Sytox green nucleic acid stain

Cells were plated and transfected in 6-well plates at 0.094 fmol siRNA per cell. At 24 hours post-transfection, cells were treated with the indicated doses of cisplatin. At the indicated time points, the supernatant and adherent cells harvested by trypsinization were collected. For cell cycle analysis, the cells were washed with HBSS and fixed in 70% ethanol at 10⁶ cells/mL for 1 hour on ice followed by an overnight incubation at −20°C. Cell pellets were collected by centrifugation and then stained in PBS buffer containing 50 μg/mL propidium iodide (Invitrogen), 1 mg/mL RNase A (Sigma), and 0.1% Triton X-100 (Bio-Rad) for 15 min at 37°C followed by 1 hour on ice.
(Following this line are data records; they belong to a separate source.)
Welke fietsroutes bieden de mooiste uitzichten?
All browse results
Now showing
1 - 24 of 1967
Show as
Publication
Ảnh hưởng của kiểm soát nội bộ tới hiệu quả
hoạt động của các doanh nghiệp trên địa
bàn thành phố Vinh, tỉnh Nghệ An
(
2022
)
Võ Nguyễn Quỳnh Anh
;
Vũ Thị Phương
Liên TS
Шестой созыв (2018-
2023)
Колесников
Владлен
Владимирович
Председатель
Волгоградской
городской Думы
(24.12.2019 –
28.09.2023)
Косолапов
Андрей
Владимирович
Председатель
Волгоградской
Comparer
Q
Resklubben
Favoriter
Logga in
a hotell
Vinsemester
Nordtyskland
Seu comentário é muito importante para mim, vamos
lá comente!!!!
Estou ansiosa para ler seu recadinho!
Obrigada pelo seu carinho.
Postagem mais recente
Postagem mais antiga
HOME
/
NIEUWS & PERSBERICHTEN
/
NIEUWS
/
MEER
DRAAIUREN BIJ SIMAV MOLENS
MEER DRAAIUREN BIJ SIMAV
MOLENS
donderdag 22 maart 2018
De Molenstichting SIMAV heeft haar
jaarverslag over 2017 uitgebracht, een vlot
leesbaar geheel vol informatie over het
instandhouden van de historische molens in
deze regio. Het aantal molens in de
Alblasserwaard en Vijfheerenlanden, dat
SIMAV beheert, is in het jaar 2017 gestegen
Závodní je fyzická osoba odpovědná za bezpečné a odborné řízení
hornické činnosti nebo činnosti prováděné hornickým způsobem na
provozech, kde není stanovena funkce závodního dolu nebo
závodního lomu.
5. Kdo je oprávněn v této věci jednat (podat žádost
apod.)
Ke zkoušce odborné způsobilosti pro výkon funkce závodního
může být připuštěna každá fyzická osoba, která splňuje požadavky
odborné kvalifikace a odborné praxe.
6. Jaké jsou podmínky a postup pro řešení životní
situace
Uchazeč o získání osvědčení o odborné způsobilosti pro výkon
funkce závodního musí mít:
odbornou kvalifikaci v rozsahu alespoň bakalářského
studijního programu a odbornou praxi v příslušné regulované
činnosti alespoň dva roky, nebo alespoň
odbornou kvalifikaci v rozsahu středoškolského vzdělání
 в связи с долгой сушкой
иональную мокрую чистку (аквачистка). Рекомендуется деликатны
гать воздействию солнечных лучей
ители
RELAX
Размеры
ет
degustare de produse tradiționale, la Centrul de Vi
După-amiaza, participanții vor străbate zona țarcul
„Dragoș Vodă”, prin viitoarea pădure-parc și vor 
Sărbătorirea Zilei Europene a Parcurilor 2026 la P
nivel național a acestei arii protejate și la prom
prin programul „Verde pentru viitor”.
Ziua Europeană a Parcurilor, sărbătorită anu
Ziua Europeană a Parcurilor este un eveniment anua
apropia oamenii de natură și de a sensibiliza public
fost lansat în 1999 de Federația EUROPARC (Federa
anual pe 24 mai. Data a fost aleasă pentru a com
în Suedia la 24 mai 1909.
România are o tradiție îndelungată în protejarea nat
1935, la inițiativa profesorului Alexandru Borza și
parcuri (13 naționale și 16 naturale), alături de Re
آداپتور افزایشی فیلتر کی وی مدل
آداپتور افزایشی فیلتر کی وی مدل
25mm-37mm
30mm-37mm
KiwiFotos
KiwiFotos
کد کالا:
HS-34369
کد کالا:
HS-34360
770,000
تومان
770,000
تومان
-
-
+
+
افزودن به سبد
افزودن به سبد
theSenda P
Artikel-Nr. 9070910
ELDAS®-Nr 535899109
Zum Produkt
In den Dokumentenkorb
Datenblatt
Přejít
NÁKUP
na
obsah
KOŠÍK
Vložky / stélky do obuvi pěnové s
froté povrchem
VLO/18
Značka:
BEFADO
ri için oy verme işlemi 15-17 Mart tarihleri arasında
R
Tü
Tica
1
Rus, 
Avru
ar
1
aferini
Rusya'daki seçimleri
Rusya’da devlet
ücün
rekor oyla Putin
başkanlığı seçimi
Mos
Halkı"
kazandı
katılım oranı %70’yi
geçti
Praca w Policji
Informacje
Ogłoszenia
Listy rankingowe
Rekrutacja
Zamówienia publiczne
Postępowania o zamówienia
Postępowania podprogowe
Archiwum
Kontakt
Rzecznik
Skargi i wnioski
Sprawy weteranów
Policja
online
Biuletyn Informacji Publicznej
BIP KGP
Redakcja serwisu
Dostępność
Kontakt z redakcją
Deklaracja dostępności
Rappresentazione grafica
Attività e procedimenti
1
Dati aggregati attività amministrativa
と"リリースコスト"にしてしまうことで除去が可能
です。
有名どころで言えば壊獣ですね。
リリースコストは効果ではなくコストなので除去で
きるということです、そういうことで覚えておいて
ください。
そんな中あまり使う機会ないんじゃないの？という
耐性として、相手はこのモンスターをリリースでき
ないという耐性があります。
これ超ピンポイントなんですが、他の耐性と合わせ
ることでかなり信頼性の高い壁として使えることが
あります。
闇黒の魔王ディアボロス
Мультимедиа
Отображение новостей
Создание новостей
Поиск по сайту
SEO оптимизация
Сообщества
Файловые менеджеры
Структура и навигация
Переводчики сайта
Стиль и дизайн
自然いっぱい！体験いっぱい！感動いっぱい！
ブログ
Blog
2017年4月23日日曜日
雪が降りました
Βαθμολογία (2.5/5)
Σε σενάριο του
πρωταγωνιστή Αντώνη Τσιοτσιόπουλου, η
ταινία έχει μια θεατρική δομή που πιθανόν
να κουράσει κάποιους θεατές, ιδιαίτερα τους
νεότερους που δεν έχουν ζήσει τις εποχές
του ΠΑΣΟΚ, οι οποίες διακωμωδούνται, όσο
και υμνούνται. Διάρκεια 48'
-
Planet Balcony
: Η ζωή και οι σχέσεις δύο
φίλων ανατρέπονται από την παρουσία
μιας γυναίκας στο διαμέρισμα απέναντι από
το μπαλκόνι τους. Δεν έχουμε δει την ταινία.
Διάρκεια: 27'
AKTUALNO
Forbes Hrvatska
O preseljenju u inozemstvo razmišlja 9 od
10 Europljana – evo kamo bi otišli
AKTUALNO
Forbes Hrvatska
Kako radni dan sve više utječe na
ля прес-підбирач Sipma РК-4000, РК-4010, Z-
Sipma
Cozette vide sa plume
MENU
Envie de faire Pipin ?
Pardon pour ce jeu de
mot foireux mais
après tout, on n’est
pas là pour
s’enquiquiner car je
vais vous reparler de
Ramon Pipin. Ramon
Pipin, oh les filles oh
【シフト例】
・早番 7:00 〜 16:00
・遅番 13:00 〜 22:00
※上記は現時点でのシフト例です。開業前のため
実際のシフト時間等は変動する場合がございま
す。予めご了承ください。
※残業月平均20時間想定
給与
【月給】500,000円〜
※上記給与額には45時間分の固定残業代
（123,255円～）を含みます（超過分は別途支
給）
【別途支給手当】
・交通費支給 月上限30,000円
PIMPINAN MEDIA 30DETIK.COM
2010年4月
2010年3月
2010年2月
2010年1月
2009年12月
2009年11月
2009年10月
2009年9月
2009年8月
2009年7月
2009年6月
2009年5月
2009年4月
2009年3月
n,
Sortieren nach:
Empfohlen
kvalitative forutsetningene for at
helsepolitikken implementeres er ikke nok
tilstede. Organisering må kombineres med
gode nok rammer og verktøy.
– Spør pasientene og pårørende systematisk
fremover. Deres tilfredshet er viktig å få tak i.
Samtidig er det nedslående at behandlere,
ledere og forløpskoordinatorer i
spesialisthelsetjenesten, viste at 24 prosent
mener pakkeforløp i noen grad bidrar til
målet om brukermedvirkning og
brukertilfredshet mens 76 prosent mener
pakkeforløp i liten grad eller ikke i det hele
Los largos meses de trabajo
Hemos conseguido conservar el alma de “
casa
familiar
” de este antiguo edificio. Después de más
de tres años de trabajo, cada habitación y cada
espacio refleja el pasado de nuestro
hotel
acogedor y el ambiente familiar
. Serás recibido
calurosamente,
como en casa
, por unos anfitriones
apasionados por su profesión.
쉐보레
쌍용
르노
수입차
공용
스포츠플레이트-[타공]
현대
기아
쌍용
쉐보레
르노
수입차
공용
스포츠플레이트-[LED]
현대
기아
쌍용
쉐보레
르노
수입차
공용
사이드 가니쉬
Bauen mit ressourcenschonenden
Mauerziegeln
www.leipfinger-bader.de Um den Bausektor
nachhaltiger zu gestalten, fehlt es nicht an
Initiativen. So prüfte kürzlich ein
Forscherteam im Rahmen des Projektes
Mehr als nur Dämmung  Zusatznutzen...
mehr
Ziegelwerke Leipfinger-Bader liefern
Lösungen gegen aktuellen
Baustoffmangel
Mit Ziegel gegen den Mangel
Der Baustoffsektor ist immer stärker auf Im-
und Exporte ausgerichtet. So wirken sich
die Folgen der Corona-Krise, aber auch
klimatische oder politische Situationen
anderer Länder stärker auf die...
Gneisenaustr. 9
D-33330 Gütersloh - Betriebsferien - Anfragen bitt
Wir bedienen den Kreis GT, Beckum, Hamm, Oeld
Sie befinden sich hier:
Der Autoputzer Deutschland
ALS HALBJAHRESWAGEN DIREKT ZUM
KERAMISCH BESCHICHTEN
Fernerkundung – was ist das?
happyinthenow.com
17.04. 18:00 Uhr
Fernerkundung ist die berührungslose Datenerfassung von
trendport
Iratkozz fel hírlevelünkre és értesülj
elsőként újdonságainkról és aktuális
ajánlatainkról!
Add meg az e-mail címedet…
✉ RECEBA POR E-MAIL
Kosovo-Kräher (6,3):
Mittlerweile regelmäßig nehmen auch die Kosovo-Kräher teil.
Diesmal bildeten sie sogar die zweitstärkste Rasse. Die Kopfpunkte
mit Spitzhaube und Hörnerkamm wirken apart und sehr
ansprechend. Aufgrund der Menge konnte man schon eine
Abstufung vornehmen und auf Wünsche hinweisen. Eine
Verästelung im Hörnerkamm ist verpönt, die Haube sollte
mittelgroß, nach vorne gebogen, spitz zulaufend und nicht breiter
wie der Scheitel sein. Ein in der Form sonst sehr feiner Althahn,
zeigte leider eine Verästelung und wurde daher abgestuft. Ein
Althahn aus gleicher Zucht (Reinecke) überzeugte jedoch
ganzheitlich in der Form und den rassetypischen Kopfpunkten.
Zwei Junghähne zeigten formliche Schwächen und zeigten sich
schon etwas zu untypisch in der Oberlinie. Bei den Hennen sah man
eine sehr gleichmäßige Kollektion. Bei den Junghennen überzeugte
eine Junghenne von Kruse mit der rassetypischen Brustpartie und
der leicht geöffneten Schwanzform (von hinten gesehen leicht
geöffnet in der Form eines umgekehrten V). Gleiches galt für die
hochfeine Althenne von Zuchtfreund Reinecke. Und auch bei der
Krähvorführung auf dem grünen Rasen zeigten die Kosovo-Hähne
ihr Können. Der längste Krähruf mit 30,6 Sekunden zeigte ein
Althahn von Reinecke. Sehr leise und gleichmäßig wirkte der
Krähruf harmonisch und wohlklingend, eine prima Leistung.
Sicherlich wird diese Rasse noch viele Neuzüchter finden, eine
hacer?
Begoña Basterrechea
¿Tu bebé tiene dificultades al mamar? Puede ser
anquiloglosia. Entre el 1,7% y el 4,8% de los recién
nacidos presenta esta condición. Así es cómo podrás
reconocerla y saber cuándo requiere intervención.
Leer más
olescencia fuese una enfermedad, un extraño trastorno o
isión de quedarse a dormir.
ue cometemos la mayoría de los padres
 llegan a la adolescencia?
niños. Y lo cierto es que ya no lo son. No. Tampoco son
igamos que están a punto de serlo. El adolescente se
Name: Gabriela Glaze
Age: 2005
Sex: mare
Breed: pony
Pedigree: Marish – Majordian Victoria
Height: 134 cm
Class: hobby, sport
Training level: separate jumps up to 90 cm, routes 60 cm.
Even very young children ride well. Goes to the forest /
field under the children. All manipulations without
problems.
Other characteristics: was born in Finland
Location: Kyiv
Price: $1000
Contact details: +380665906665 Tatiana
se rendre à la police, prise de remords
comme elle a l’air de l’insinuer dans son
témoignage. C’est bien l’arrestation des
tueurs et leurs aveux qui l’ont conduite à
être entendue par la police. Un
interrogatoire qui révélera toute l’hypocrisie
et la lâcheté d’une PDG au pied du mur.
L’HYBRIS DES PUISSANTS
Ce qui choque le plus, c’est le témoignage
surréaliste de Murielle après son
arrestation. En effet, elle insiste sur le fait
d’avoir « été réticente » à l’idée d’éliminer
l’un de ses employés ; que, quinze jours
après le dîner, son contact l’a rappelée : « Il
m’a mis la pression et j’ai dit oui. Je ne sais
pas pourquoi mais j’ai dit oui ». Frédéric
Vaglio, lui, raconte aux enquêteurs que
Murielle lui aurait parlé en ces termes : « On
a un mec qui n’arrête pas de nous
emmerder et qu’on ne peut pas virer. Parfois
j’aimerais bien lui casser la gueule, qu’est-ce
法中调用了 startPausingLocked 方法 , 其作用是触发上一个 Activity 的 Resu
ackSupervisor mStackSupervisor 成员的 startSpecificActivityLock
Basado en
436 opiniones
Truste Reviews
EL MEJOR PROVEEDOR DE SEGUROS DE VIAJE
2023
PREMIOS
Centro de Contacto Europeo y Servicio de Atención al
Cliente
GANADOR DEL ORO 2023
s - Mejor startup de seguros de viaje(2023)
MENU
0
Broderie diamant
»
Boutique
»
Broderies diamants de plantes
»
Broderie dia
To assess DNA damage, transfected cells were treated with cisplatin or topotecan for 48 hours, and then fixed and stained with anti-γH2AX antibody and counter-stained with Sytox^®green nucleic acid stain according to manufacturer's instructions included in the Apoptosis, DNA damage, and Cell Proliferation Kit (BD Pharmingen). A 24-hour treatment with 250 nM of topotecan was used as a positive control. Data were acquired and analyzed using the FACSCalibur flow cytometer and the WinMDI 2.9 software respectively. Based on sytox^®green fluorescent intensity, cells with less than 2N DNA were excluded from analysis of γH2AX expression.